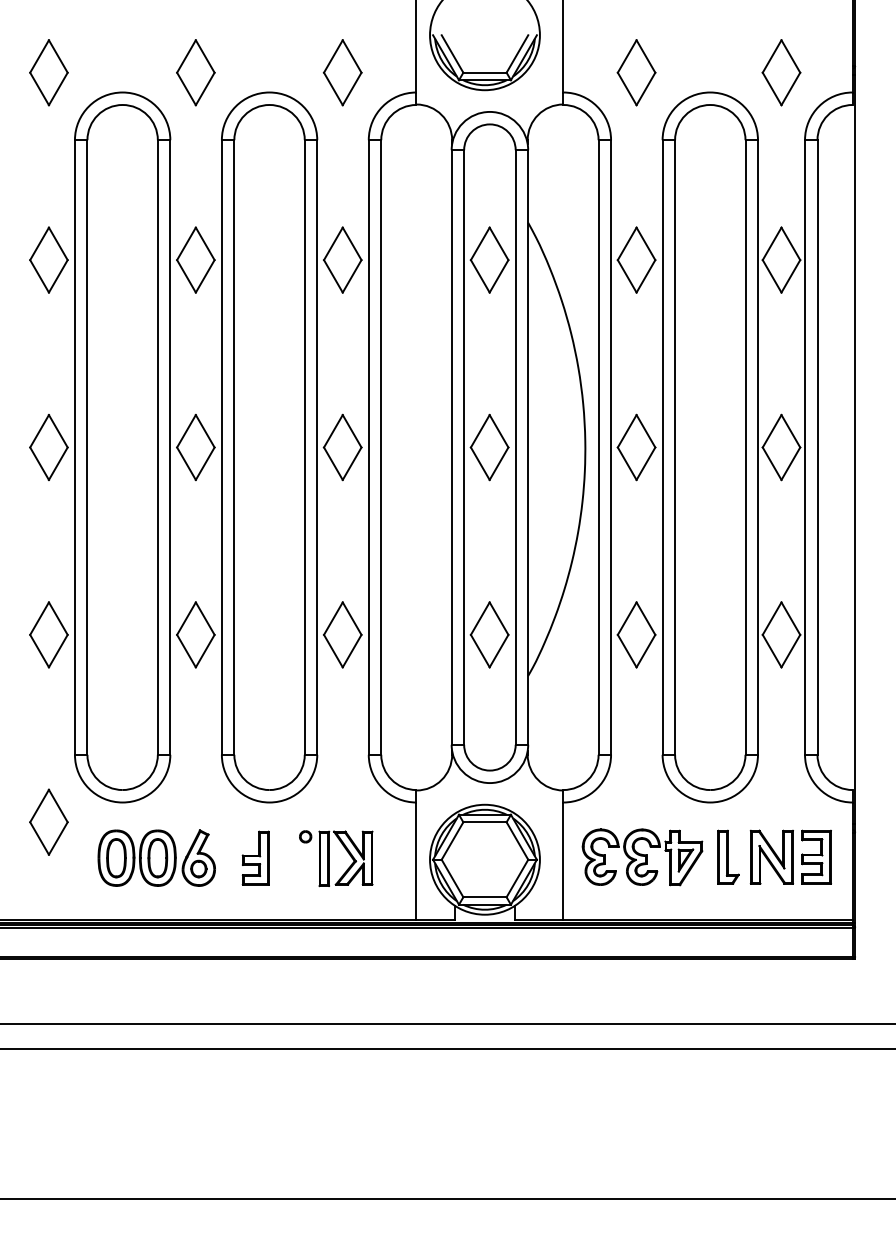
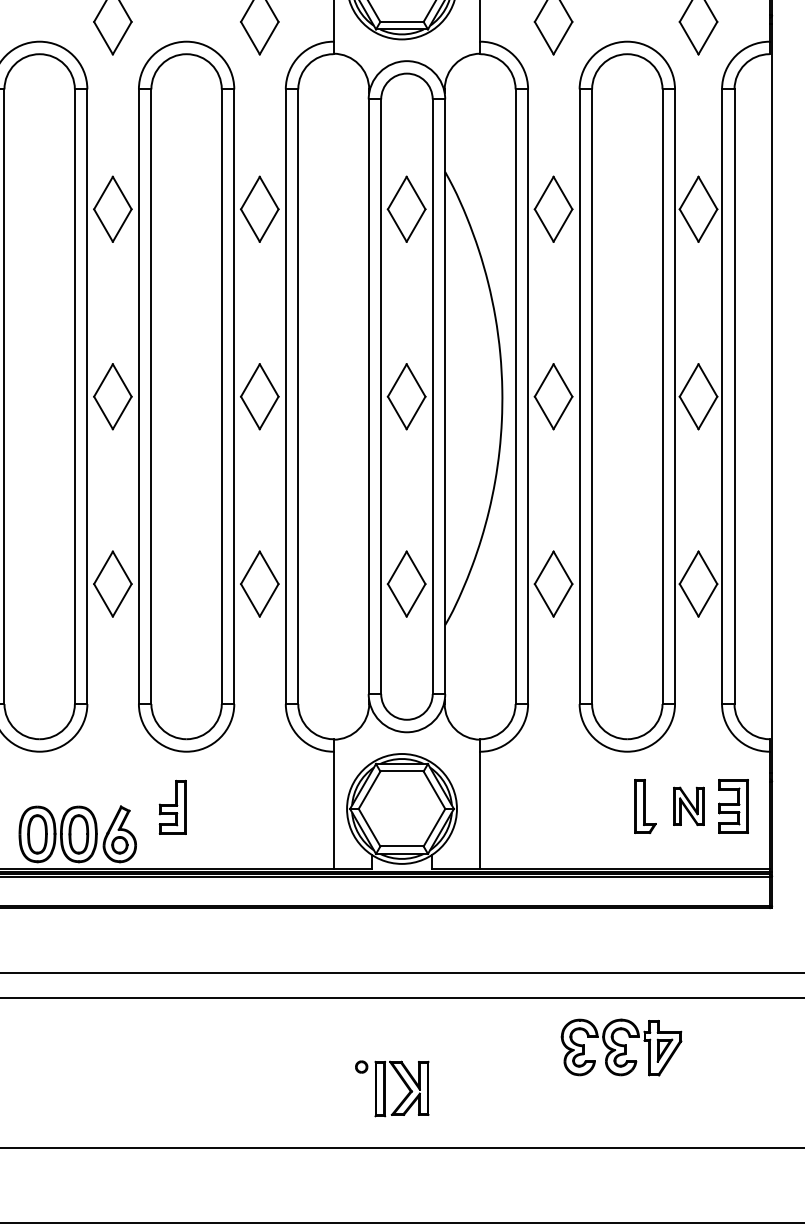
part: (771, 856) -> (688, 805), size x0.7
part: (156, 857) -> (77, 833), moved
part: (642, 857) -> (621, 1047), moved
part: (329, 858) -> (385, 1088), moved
+--
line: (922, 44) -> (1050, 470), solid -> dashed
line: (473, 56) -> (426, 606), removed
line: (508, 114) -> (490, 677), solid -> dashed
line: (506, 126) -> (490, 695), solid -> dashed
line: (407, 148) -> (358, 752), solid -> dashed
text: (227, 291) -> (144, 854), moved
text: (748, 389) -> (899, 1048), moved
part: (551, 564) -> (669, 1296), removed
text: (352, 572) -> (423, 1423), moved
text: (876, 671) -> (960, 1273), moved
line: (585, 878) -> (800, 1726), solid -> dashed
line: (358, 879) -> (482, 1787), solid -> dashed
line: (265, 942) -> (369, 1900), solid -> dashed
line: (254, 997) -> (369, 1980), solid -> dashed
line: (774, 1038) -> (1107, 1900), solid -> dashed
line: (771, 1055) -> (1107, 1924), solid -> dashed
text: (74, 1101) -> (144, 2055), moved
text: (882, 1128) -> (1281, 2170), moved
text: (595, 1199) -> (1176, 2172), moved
+--
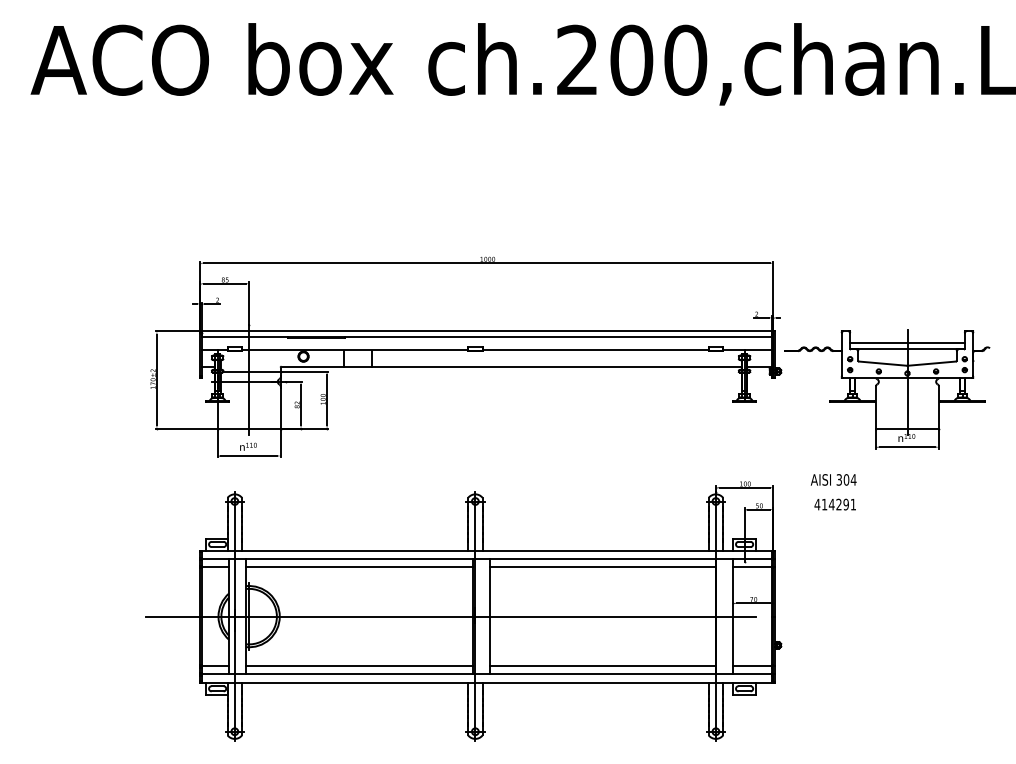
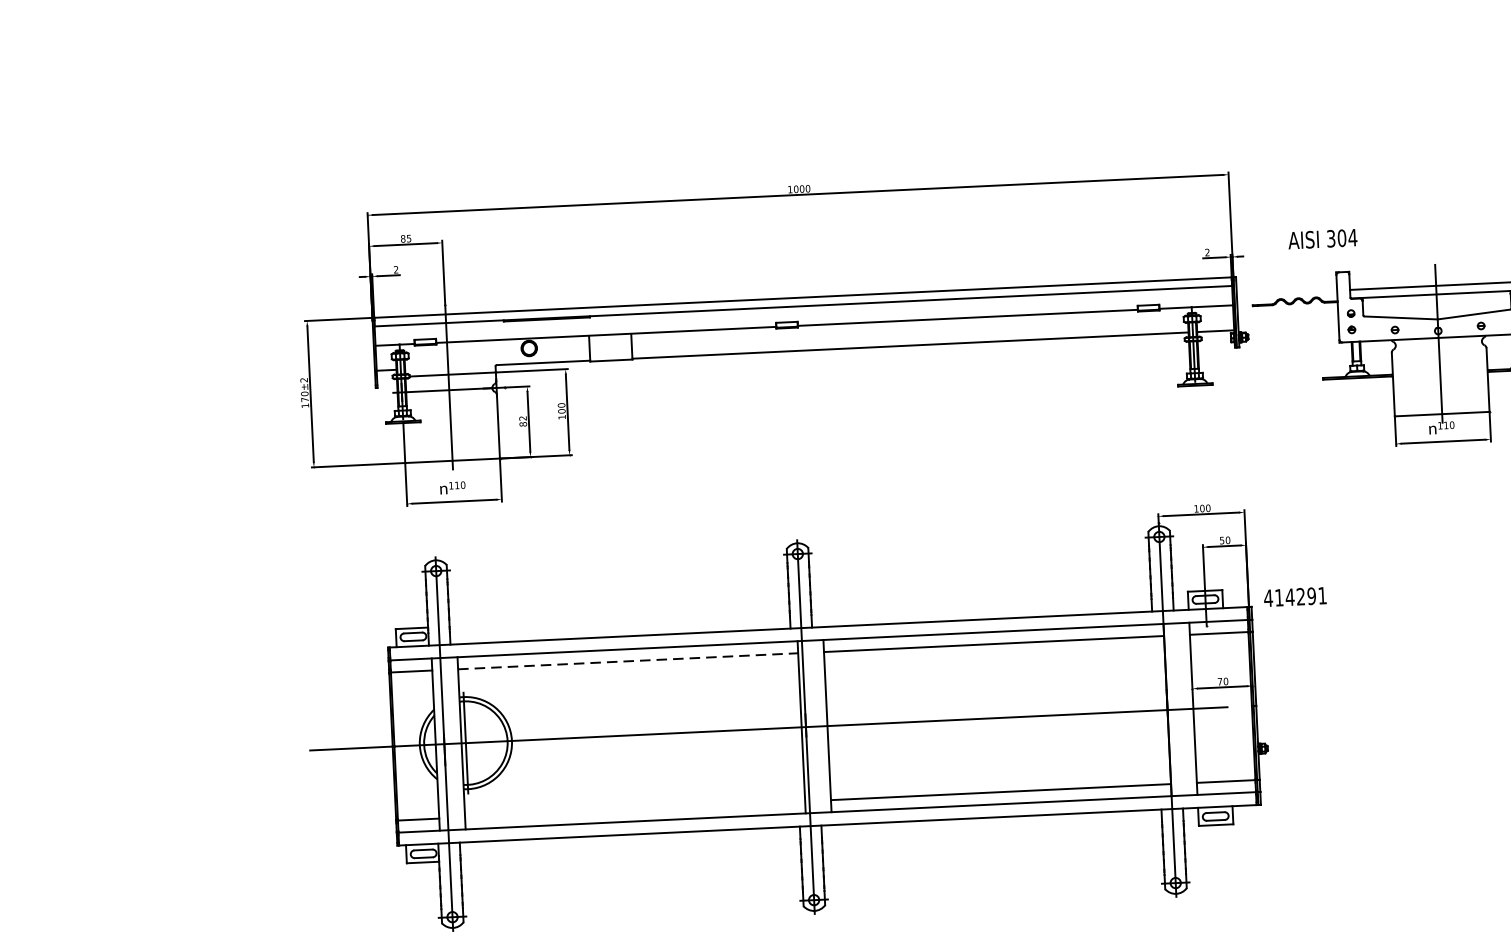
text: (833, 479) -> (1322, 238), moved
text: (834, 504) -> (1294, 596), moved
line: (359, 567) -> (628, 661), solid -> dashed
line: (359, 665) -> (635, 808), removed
+--
◆ **TO DO**
Write out exactly the lines above from the line with "text: (882, 1128) -> (1281, 2170), moved" through the line with "text: (595, 1199) -> (1176, 2172), moved", both of them included, and leave out all other lines.

◆ **ANSWER SPACE**
text: (882, 1128) -> (1281, 2170), moved
text: (595, 1199) -> (1176, 2172), moved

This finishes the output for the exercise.